7.    Non Disparagement. Except as otherwise provided in Paragraph 2.d. above, Employee agrees not to criticize, denigrate or otherwise disparage or cause disparagement, or make any disparaging remarks (“Disparage”), to the media, the general public, or to any other person or entity about the Technology Solutions Group Businesses or Released Parties. In particular, but without limitation, Employee will not Disparage the Technology Solutions Group Businesses or Released Parties, to any of the Technology Solutions Group Businesses’ current, former, or prospective customers or clients or any of its current or former employees. Employee represents and agrees that he has not and will not engage in any conduct or take any action whatsoever to cause or influence any person or entity to initiate litigation, assert any other kind of claim or take any other kind of adverse action against the Technology Solutions Group Businesses or Released Parties. Any breach of this provision will trigger Employee’s obligation to repay to the Company any and all payments he/she has received from the Company as a result of this Agreement plus such other equitable or legal remedy to which the Company establishes entitlement, including injunctive relief. Nothing in this paragraph prohibits Employee from complying with a court order or lawful subpoena.
****
_Things to do_:
1. Using the non-disparagement clause, answer the following questions.
(a) In particular, to which groups does the clause say the Employee will not Disparage the Technology Solutions Group Businesses or Released Parties?
(b) What obligation does a breach of this provision trigger for the Employee?
(c) What does the clause say the paragraph does not prohibit the Employee from doing?
2. Carry the non-disparagement clause forward, beginning right after its last sentence.

_Extracted records_:
****
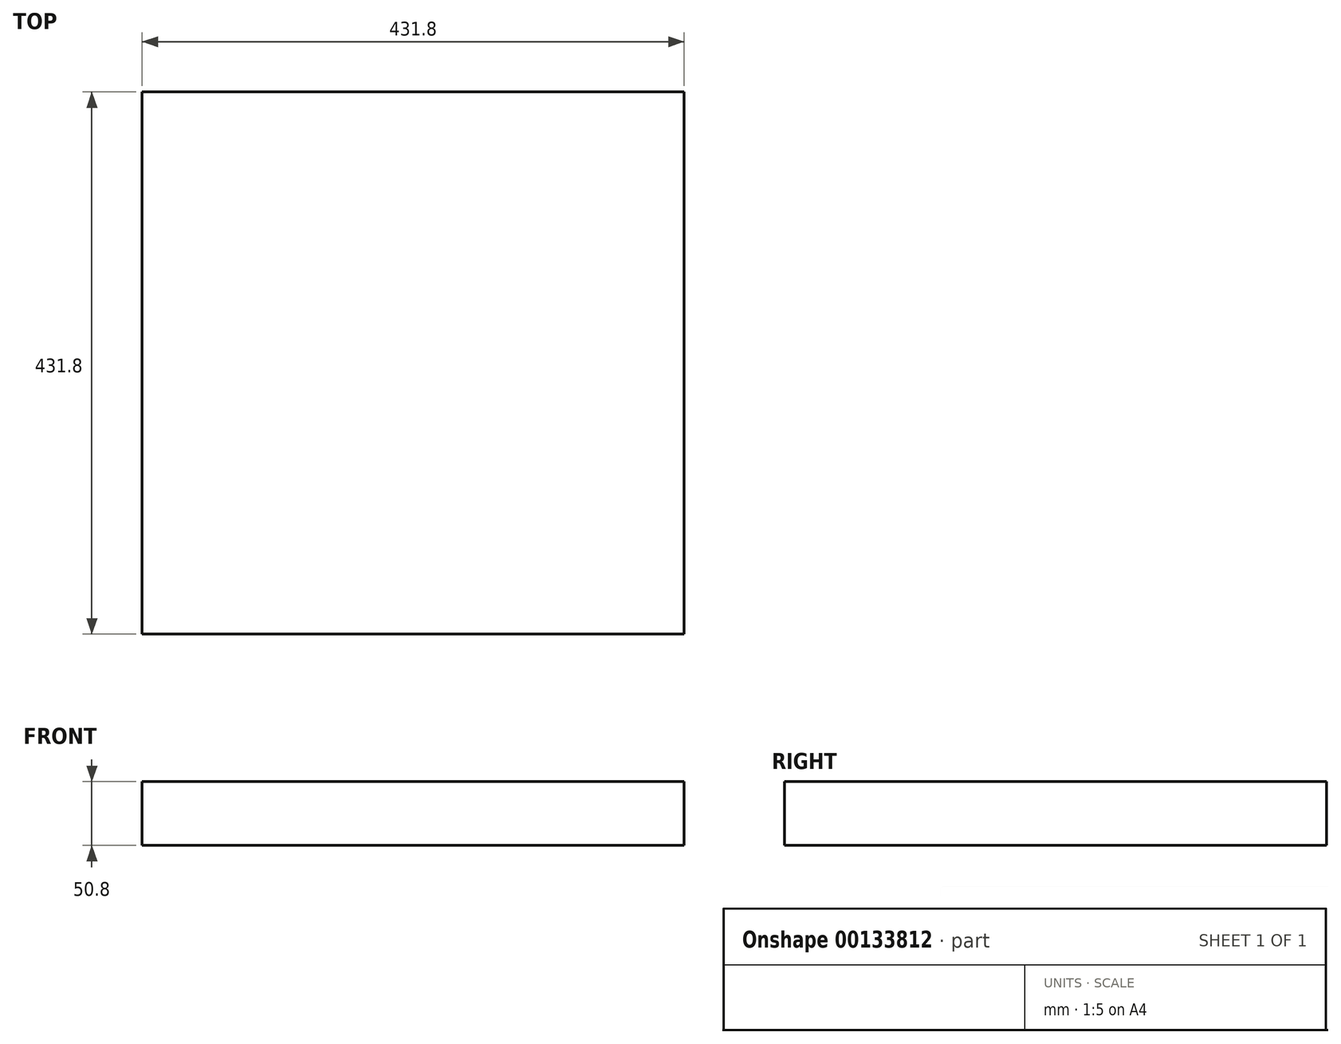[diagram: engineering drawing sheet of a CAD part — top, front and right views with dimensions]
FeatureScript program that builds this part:
annotation { "Feature Type Name" : "Feature", "Feature Type Description" : "" }
export const myFeature = defineFeature(function(context is Context, id is Id, definition is map)
    precondition{}
    {
        {
            var Q0;
            Q0=qCreatedBy(makeId("Top.planeOp"),FACE);
            var sketch = newSketch(context, id + "F0", { "sketchPlane" : qUnion([Q0])});
            skLineSegment(sketch, "E0.bottom", {"start": v(215.9, -215.9) * mm, "end": v(-215.9, -215.9) * mm});
            skLineSegment(sketch, "E0.top", {"start": v(215.9, 215.9) * mm, "end": v(-215.9, 215.9) * mm});
            skLineSegment(sketch, "E0.left", {"start": v(215.9, -215.9) * mm, "end": v(215.9, 215.9) * mm});
            skLineSegment(sketch, "E0.right", {"start": v(-215.9, -215.9) * mm, "end": v(-215.9, 215.9) * mm});
            skPoint(sketch, "E0.middle", {"position": v(0, 0) * mm});
            skSolve(sketch);
        }
        {
            var Q0;
            Q0=makeQuery(id+"F0.imprint","IMPRINT",FACE,{"disambiguationData":[TD([[makeQuery(id+"F0.imprint","IMPRINT",EDGE,{"derivedFrom":sQuery(id+"F0.wireOp",EDGE,"E0.bottom")}),-1.0]])]});
            extrude(context, id + "F1", {"entities" : qUnion([Q0]), "depth" : 50.8 * mm});
        }
    });
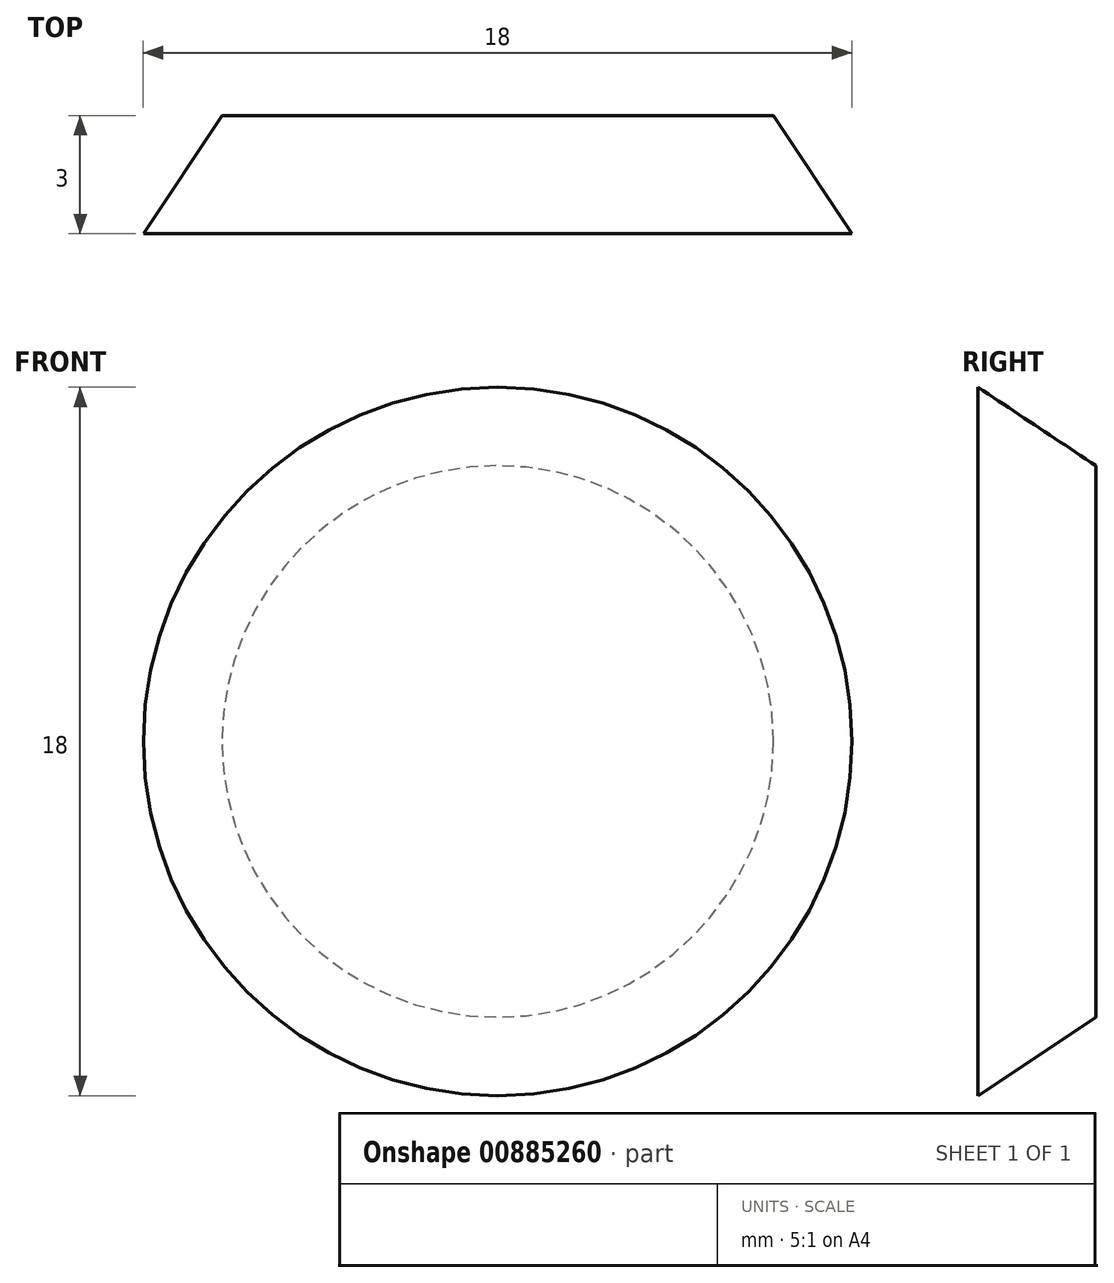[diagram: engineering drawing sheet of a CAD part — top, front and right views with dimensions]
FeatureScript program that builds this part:
annotation { "Feature Type Name" : "Feature", "Feature Type Description" : "" }
export const myFeature = defineFeature(function(context is Context, id is Id, definition is map)
    precondition{}
    {
        {
            var Q0;
            Q0=qCreatedBy(makeId("Top.planeOp"),FACE);
            var sketch = newSketch(context, id + "F0", { "sketchPlane" : qUnion([Q0])});
            skLineSegment(sketch, "E0", {"start": v(-54.84, -33.79) * mm, "end": v(-36.84, -33.79) * mm});
            skPoint(sketch, "E1", {"position": v(-45.84, -33.79) * mm});
            skLineSegment(sketch, "E2", {"start": v(-45.84, -33.79) * mm, "end": v(-45.84, -30.79) * mm});
            skLineSegment(sketch, "E3", {"start": v(-45.84, -30.79) * mm, "end": v(-52.84, -30.79) * mm});
            skLineSegment(sketch, "E4", {"start": v(-45.84, -30.79) * mm, "end": v(-38.83, -30.79) * mm});
            skLineSegment(sketch, "E5", {"start": v(-52.84, -30.79) * mm, "end": v(-54.84, -33.79) * mm});
            skLineSegment(sketch, "E6", {"start": v(-38.83, -30.79) * mm, "end": v(-36.84, -33.79) * mm});
            skPoint(sketch, "E7", {"position": v(-54.32, -33.01) * mm});
            skPoint(sketch, "E8", {"position": v(-37.49, -32.8) * mm});
            skLineSegment(sketch, "E9", {"start": v(-38.83, -30.79) * mm, "end": v(-38.83, -33.79) * mm});
            skLineSegment(sketch, "E10", {"start": v(-52.84, -30.79) * mm, "end": v(-52.84, -33.79) * mm});
            skLineSegment(sketch, "E11", {"start": v(-45.84, -30.2) * mm, "end": v(-45.84, -37.89) * mm});
            skPoint(sketch, "E12.third.point", {"position": v(-44.53, -34.68) * mm});
            skLineSegment(sketch, "E13", {"start": v(-45.84, -28.67) * mm, "end": v(-45.84, -37.89) * mm});
            skSolve(sketch);
        }
        {
            var Q0;
            {var subQ0=sQuery(id+"F0.wireOp",EDGE,"E5");Q0=makeQuery(id+"F0.imprint","IMPRINT",FACE,{"disambiguationData":[TD([[makeQuery(id+"F0.imprint","IMPRINT",EDGE,{"derivedFrom":subQ0}),1.0]])]});}
            var Q1;
            {var subQ4=sQuery(id+"F0.wireOp",EDGE,"E3");Q1=makeQuery(id+"F0.imprint","IMPRINT",FACE,{"disambiguationData":[TD([[makeQuery(id+"F0.imprint","IMPRINT",EDGE,{"derivedFrom":subQ4}),1.0]])]});}
            var Q2;
            {var subQ1=sQuery(id+"F0.wireOp",EDGE,"E0");var subQ3=makeQuery(id+"F0.imprint","INTERSECT",VERTEX,{"derivedFrom":[subQ1,sQuery(id+"F0.wireOp",EDGE,"E10")]});Q2=makeQuery(id+"F0.imprint","IMPRINT",FACE,{"disambiguationData":[TD([[makeQuery(id+"F0.imprint","IMPRINT",EDGE,{"disambiguationData":[TD([[subQ3,-1.0]])],"derivedFrom":subQ1}),-1.0]])]});}
            var Q3;
            Q3=sQuery(id+"F0.wireOp",EDGE,"E13");
            revolve(context, id + "F1", {"surfaceOperationType" : NewSurfaceOperationType.NEW, "entities" : qUnion([Q0, Q1, Q2]), "axis" : qUnion([Q3]), "revolveType" : RevolveType.FULL});
        }
    });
****
_Outputs by task_:
1.
(a) Any of the Technology Solutions Group Businesses' current, former, or prospective customers or clients, or any of its current or former employees.
(b) The Employee must repay to the Company any and all payments received from the Company as a result of the Agreement, plus any other equitable or legal remedy to which the Company establishes entitlement, including injunctive relief.
(c) Complying with a court order or lawful subpoena.

2.
8.    Restrictive Covenants. During the 12-month period in which Employee is receiving the Severance Benefit, Employee agrees that:

a.
He will not, either himself or on behalf of any other person, compete with the Technology Solutions Group Businesses within the geographic territory within which the Technology Solutions Group Businesses operated, sold products, or otherwise conducted business during the course of his leadership of the Technology Solutions Group Businesses, which includes each of the fifty states within the United States of America, with respect to any products or services the Technology Solutions Group Businesses sold, offered for sale, developed, or had in development at the time Employee signs this Agreement. Employee understands and agrees that this non-competition provision prohibits him from entering into any type of competitive behavior against the Technology Solutions Group Businesses during the 12-month period.






b.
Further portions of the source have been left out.